» CONSIGNE ÉCRITE 1
Recopiez le passage du document source qui commence aux mots « 57      S’agissant, en premier » et s'arrête après « une telle infraction. », en substituant « réseaux criminels » à « filières criminelles ».
» CONSIGNE ÉCRITE 2
D'après le document source, quelle disposition de la directive 2004/81 institue le délai de réflexion ?

» DOCUMENT SOURCE
>>>

57      S’agissant, en premier lieu, des objectifs de la directive 2004/81, ainsi que cela ressort notamment de l’article 1er de cette directive ainsi que des considérants 2, 4 et 11 de celle-ci, ladite directive poursuit le double objectif de concentrer les efforts sur la détection et le démantèlement des filières criminelles, tout en protégeant les droits des victimes de la traite des êtres humains, en permettant à ces victimes, pendant une certaine période, en particulier, de réfléchir à la possibilité d’apporter leur coopération aux autorités policières, répressives et juridictionnelles nationales, dans le cadre de la lutte contre une telle infraction.

58      C’est conformément à ce double objectif de protection des droits de la victime de la traite des êtres humains et de contribution à l’efficacité des poursuites pénales que la directive 2004/81 a institué le délai de réflexion prévu à l’article 6, paragraphe 1, de celle-ci, lequel, ainsi que cette disposition le prévoit, vise à garantir que les ressortissants de pays tiers concernés puissent se rétablir et se soustraire à l’influence des auteurs des infractions dont ils sont ou ont été victimes, de sorte que ces ressortissants soient en mesure de décider en connaissance de cause de coopérer ou non avec les autorités compétentes.

59      C’est également au regard de ce double objectif que, pendant ce délai de réflexion, l’article 6, paragraphe 2, de la directive 2004/81 exige, d’une part, de l’État membre sur le territoire duquel se trouve l’intéressé qu’il satisfasse, notamment, aux besoins essentiels de ce dernier en lui accordant le traitement prévu à l’article 7 de cette directive et, d’autre part, qu’il renonce à l’exécution de toute mesure d’éloignement pendant cette période, autorisant temporairement l’intéressé à rester sur le territoire concerné, « en attendant que les autorités compétentes se soient prononcées ». Ainsi que M. l’avocat général l’a relevé, en substance, au point 69 de ses conclusions, l’une et l’autre de ces exigences sont liées, puisque les mesures d’assistance et d’aide, visées à l’article 7 de la directive 2004/81, qui doivent être assurées durant le délai de réflexion ne peuvent être pleinement satisfaites si l’intéressé a quitté le territoire de l’État membre concerné.

60      Considérer que, pendant ledit délai de réflexion, la « mesure d’éloignement », visée à l’article 6, paragraphe 2, de la directive 2004/81 et dont l’exécution est interdite, ne recouvrirait pas une décision de transfert vers un autre État membre, prise en application du règlement Dublin III, serait ainsi de nature à compromettre la réalisation du double objectif poursuivi par cette directive.

61      En effet, d’une part, l’exécution d’une telle décision de transfert pendant le délai de réflexion prévu à l’article 6, paragraphe 1, de la directive 2004/81 aboutirait à éloigner la victime de la traite des êtres humains des services d’aide spécialisés auprès desquels elle a pu trouver un soutien et ainsi à mettre un terme au traitement qui lui a été accordé dans cet État membre en vertu de l’article 7 de la directive 2004/81, ce qui nuirait au rétablissement de cette victime et, par conséquent, accentuerait la vulnérabilité de celle-ci.

<<<

» INFORMATIONS FOURNIES
>>>

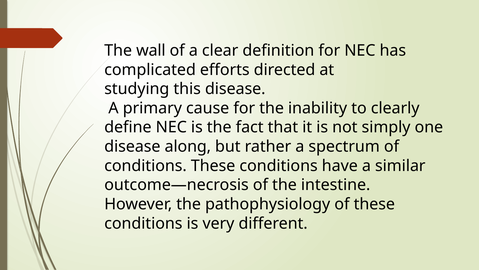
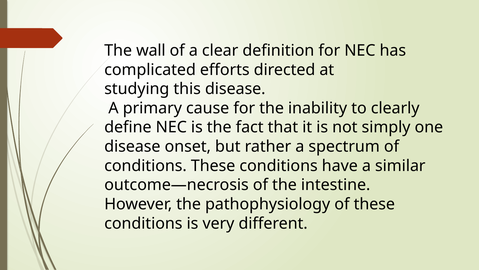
along: along -> onset
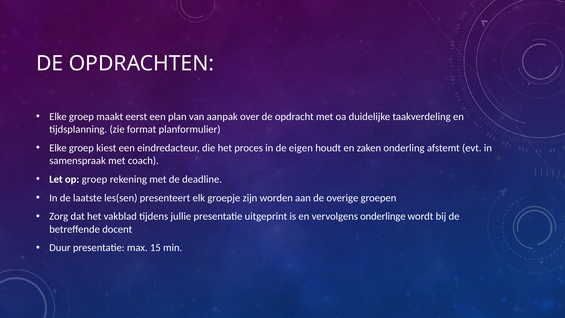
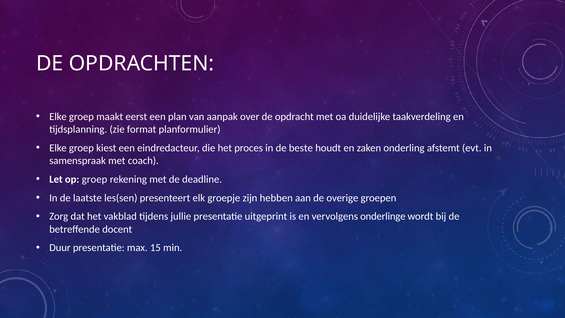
eigen: eigen -> beste
worden: worden -> hebben
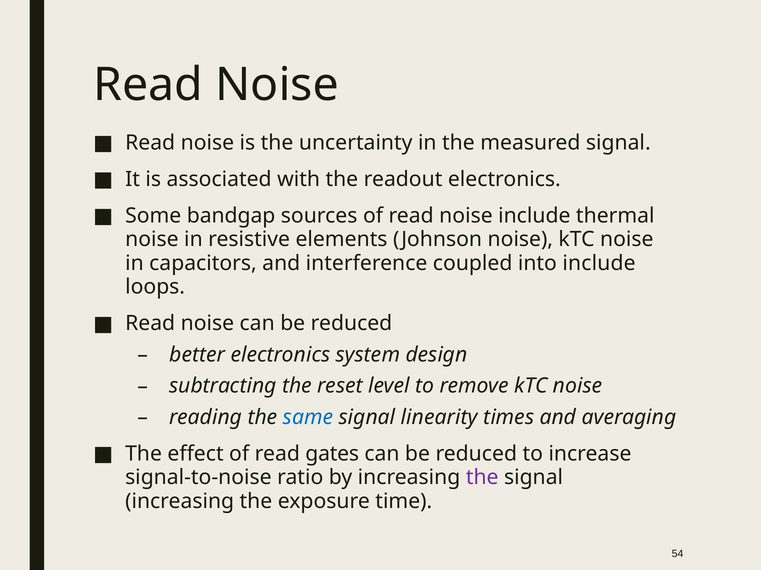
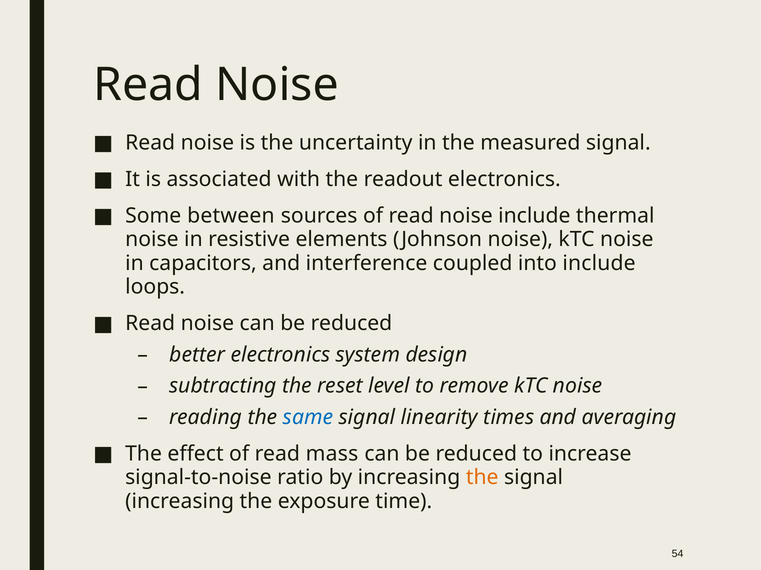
bandgap: bandgap -> between
gates: gates -> mass
the at (482, 478) colour: purple -> orange
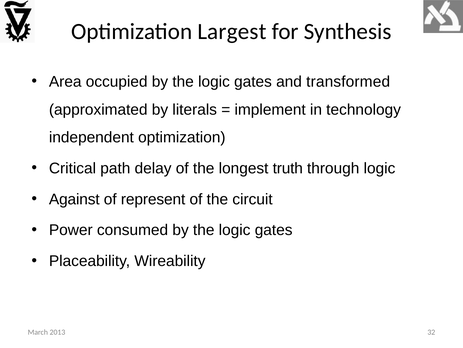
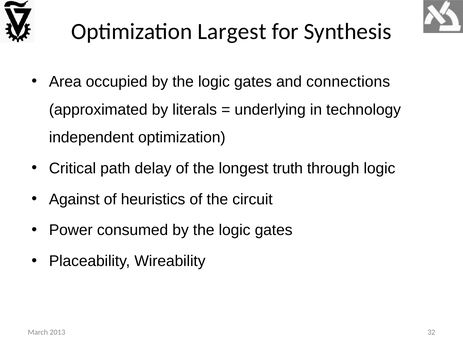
transformed: transformed -> connections
implement: implement -> underlying
represent: represent -> heuristics
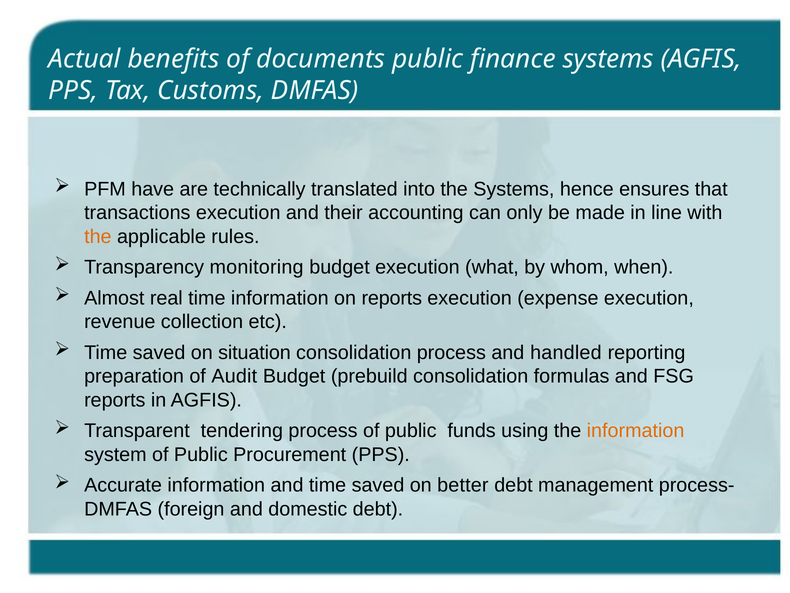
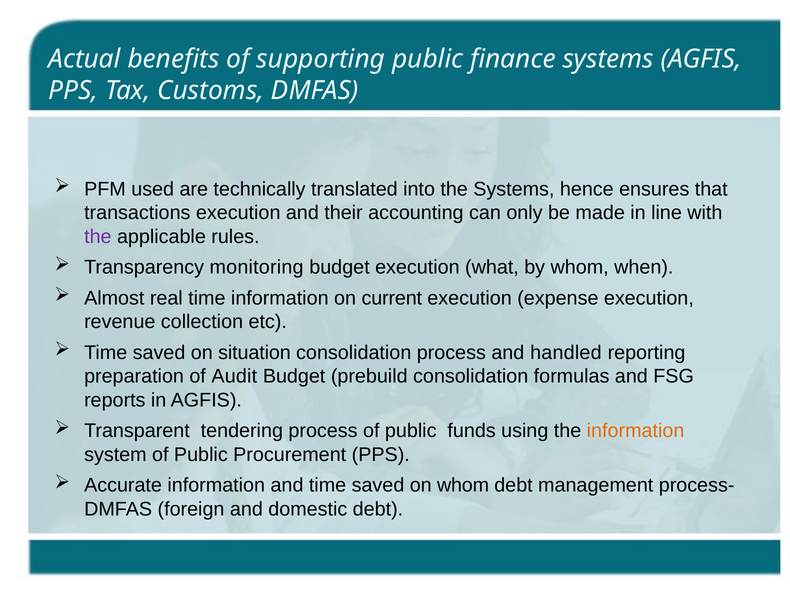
documents: documents -> supporting
have: have -> used
the at (98, 236) colour: orange -> purple
on reports: reports -> current
on better: better -> whom
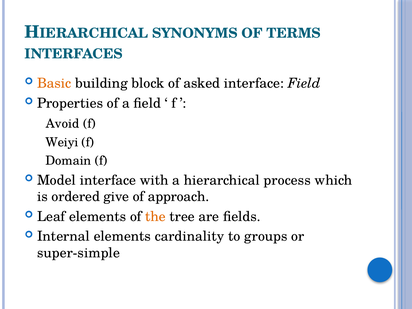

<<<

» RÉSULTAT DE L'EXERCICE 1
57      S’agissant, en premier lieu, des objectifs de la directive 2004/81, ainsi que cela ressort notamment de l’article 1er de cette directive ainsi que des considérants 2, 4 et 11 de celle-ci, ladite directive poursuit le double objectif de concentrer les efforts sur la détection et le démantèlement des réseaux criminels, tout en protégeant les droits des victimes de la traite des êtres humains, en permettant à ces victimes, pendant une certaine période, en particulier, de réfléchir à la possibilité d’apporter leur coopération aux autorités policières, répressives et juridictionnelles nationales, dans le cadre de la lutte contre une telle infraction.

» RÉSULTAT DE L'EXERCICE 2
L'article 6, paragraphe 1, de la directive 2004/81.